■ **Exercise input**
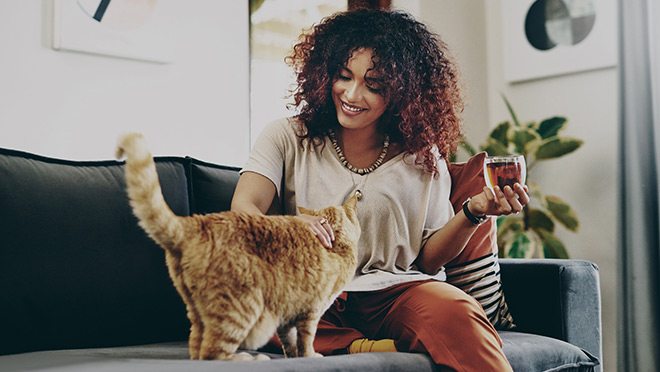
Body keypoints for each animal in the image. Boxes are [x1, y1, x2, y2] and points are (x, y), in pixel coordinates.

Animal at [116, 133, 358, 360]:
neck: (336, 246)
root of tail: (197, 222)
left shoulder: (287, 312)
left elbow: (289, 341)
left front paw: (294, 357)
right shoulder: (311, 310)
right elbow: (306, 339)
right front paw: (309, 356)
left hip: (197, 312)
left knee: (197, 349)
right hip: (241, 307)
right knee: (212, 353)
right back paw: (250, 359)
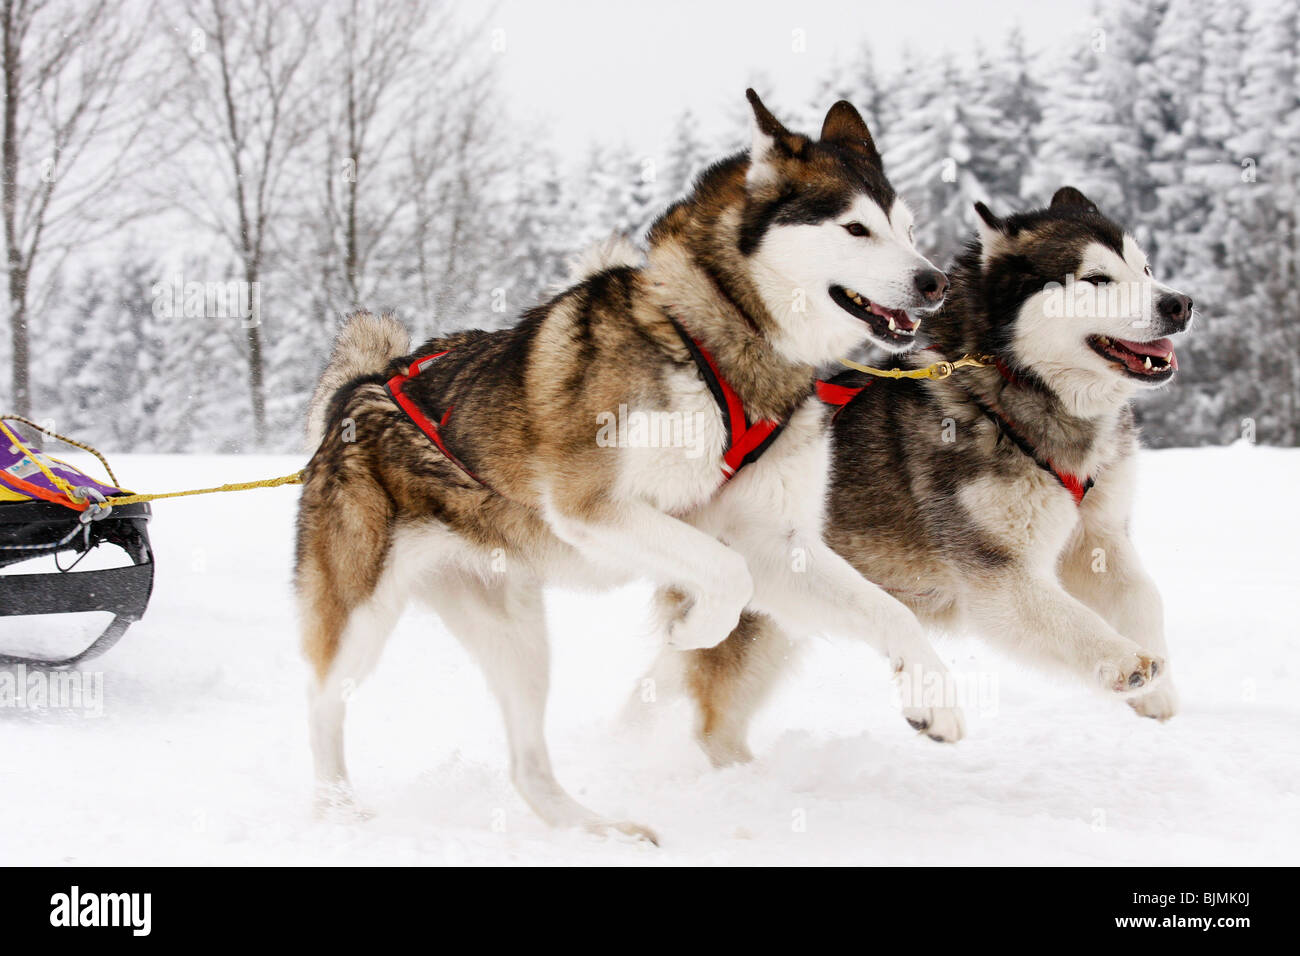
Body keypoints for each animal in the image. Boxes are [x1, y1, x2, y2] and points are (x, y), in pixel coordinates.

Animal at [299, 87, 961, 837]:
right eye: (855, 229)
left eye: (908, 227)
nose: (934, 281)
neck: (718, 338)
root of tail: (360, 389)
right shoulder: (594, 509)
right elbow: (726, 578)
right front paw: (694, 628)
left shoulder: (772, 542)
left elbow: (889, 612)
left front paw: (934, 697)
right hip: (360, 616)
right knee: (321, 708)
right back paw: (336, 812)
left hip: (516, 633)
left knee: (527, 766)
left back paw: (596, 830)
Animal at [681, 187, 1196, 764]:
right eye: (1098, 279)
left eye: (1145, 268)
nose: (1179, 303)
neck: (1016, 399)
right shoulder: (999, 577)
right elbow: (1072, 620)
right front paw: (1126, 661)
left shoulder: (1098, 534)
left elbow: (1144, 595)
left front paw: (1160, 691)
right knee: (713, 719)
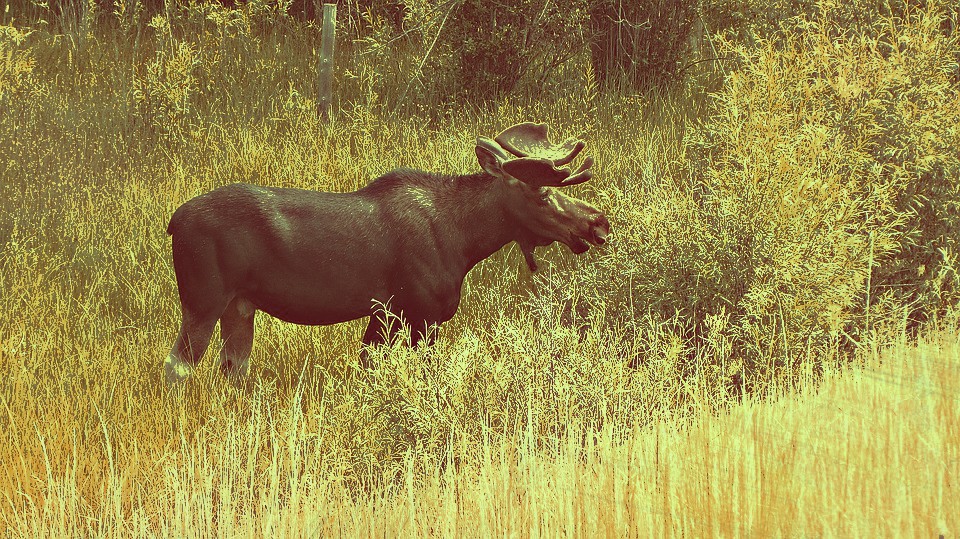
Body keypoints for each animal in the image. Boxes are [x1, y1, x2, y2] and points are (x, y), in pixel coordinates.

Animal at [164, 122, 608, 384]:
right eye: (542, 193)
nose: (598, 223)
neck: (465, 243)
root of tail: (172, 221)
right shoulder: (422, 314)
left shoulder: (384, 314)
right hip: (202, 300)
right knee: (178, 367)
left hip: (239, 306)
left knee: (232, 368)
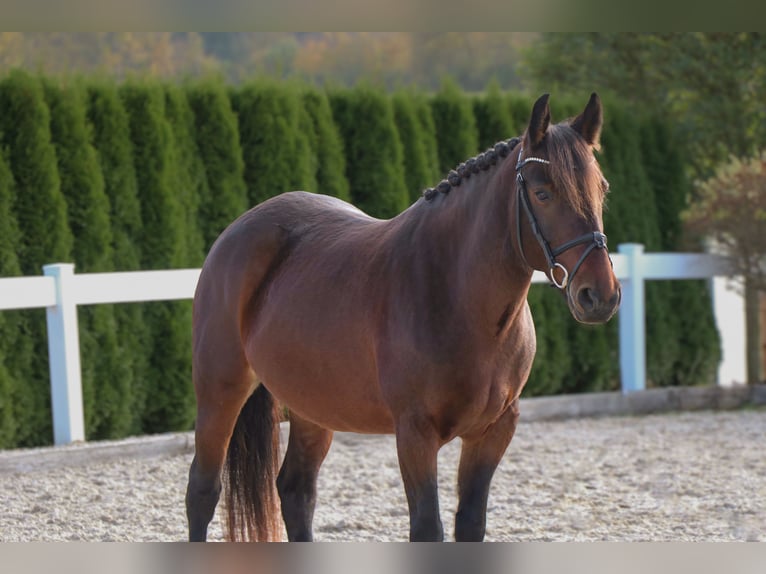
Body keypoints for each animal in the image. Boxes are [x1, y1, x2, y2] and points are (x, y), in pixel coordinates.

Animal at [186, 92, 624, 544]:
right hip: (220, 389)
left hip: (313, 405)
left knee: (296, 491)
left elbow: (471, 524)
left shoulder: (494, 431)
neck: (456, 295)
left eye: (602, 188)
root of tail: (238, 229)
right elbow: (427, 527)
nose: (599, 295)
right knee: (203, 489)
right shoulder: (415, 433)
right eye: (541, 192)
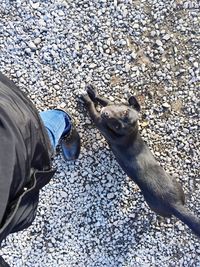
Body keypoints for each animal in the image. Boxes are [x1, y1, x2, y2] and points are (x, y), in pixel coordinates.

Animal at [81, 85, 200, 238]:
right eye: (124, 111)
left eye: (118, 126)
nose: (106, 114)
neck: (130, 134)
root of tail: (176, 204)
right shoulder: (110, 105)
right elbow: (104, 100)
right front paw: (92, 91)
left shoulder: (100, 122)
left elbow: (93, 110)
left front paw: (86, 99)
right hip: (178, 186)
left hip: (153, 205)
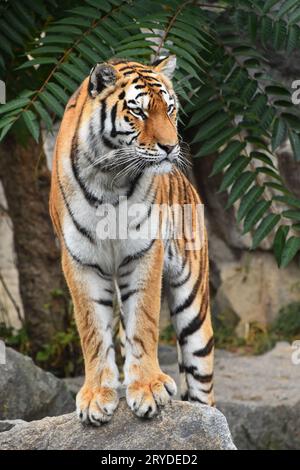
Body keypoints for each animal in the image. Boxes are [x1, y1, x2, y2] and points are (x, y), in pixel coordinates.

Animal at [49, 55, 214, 426]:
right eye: (138, 111)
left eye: (170, 109)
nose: (171, 147)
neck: (110, 177)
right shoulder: (80, 259)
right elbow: (92, 330)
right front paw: (96, 395)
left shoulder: (143, 252)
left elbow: (144, 320)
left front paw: (149, 388)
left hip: (194, 306)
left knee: (202, 385)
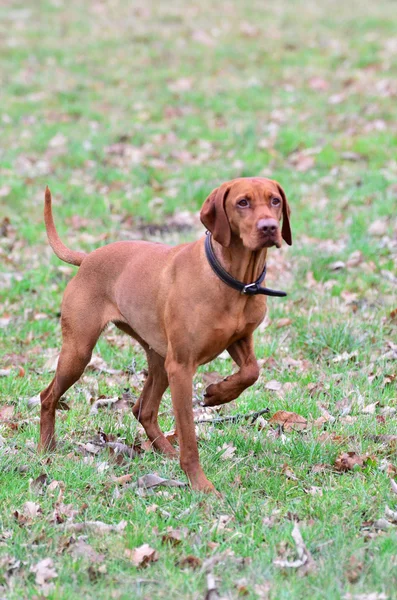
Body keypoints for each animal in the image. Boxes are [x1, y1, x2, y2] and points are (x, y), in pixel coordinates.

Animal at [38, 179, 290, 492]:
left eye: (275, 200)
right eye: (242, 203)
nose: (269, 227)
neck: (233, 279)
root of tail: (87, 258)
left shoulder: (238, 339)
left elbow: (252, 371)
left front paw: (218, 394)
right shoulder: (181, 367)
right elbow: (189, 435)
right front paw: (200, 485)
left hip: (158, 357)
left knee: (142, 409)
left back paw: (166, 451)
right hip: (79, 351)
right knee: (47, 396)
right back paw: (45, 449)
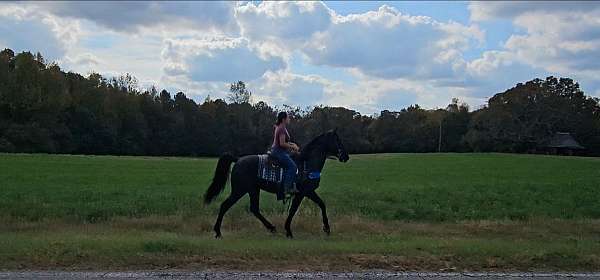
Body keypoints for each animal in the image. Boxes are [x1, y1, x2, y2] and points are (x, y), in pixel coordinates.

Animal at [204, 130, 350, 238]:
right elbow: (294, 210)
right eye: (338, 140)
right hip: (239, 190)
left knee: (254, 209)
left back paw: (271, 228)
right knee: (225, 205)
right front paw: (289, 231)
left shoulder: (308, 192)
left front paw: (326, 228)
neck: (306, 163)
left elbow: (321, 204)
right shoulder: (303, 192)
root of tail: (238, 159)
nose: (346, 156)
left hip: (253, 190)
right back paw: (218, 232)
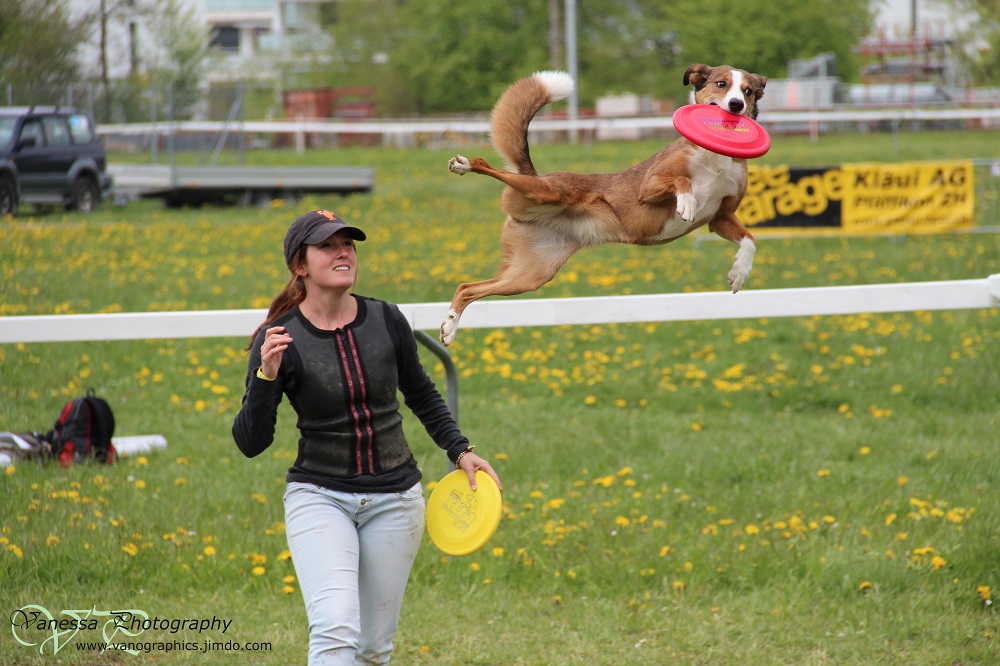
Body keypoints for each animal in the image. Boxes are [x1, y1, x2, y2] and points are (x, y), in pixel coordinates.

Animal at [438, 64, 764, 344]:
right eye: (721, 84)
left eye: (748, 91)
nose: (736, 105)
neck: (715, 158)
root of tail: (535, 177)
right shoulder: (649, 187)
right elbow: (682, 181)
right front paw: (686, 204)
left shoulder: (721, 216)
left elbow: (750, 240)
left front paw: (739, 273)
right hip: (546, 194)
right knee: (486, 166)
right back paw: (465, 164)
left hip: (530, 274)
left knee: (467, 288)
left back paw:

■ **Your goal**
Return exactly the line that contains "right eye: (721, 84)" and every line after it, through the last line of the records.

■ **Written solution**
right eye: (721, 84)
left eye: (748, 91)
nose: (736, 105)
neck: (715, 158)
root of tail: (535, 177)
right shoulder: (649, 187)
right elbow: (682, 181)
right front paw: (686, 204)
left shoulder: (721, 216)
left elbow: (750, 240)
left front paw: (739, 273)
right hip: (546, 194)
right knee: (486, 166)
right back paw: (465, 164)
left hip: (530, 274)
left knee: (467, 288)
left back paw:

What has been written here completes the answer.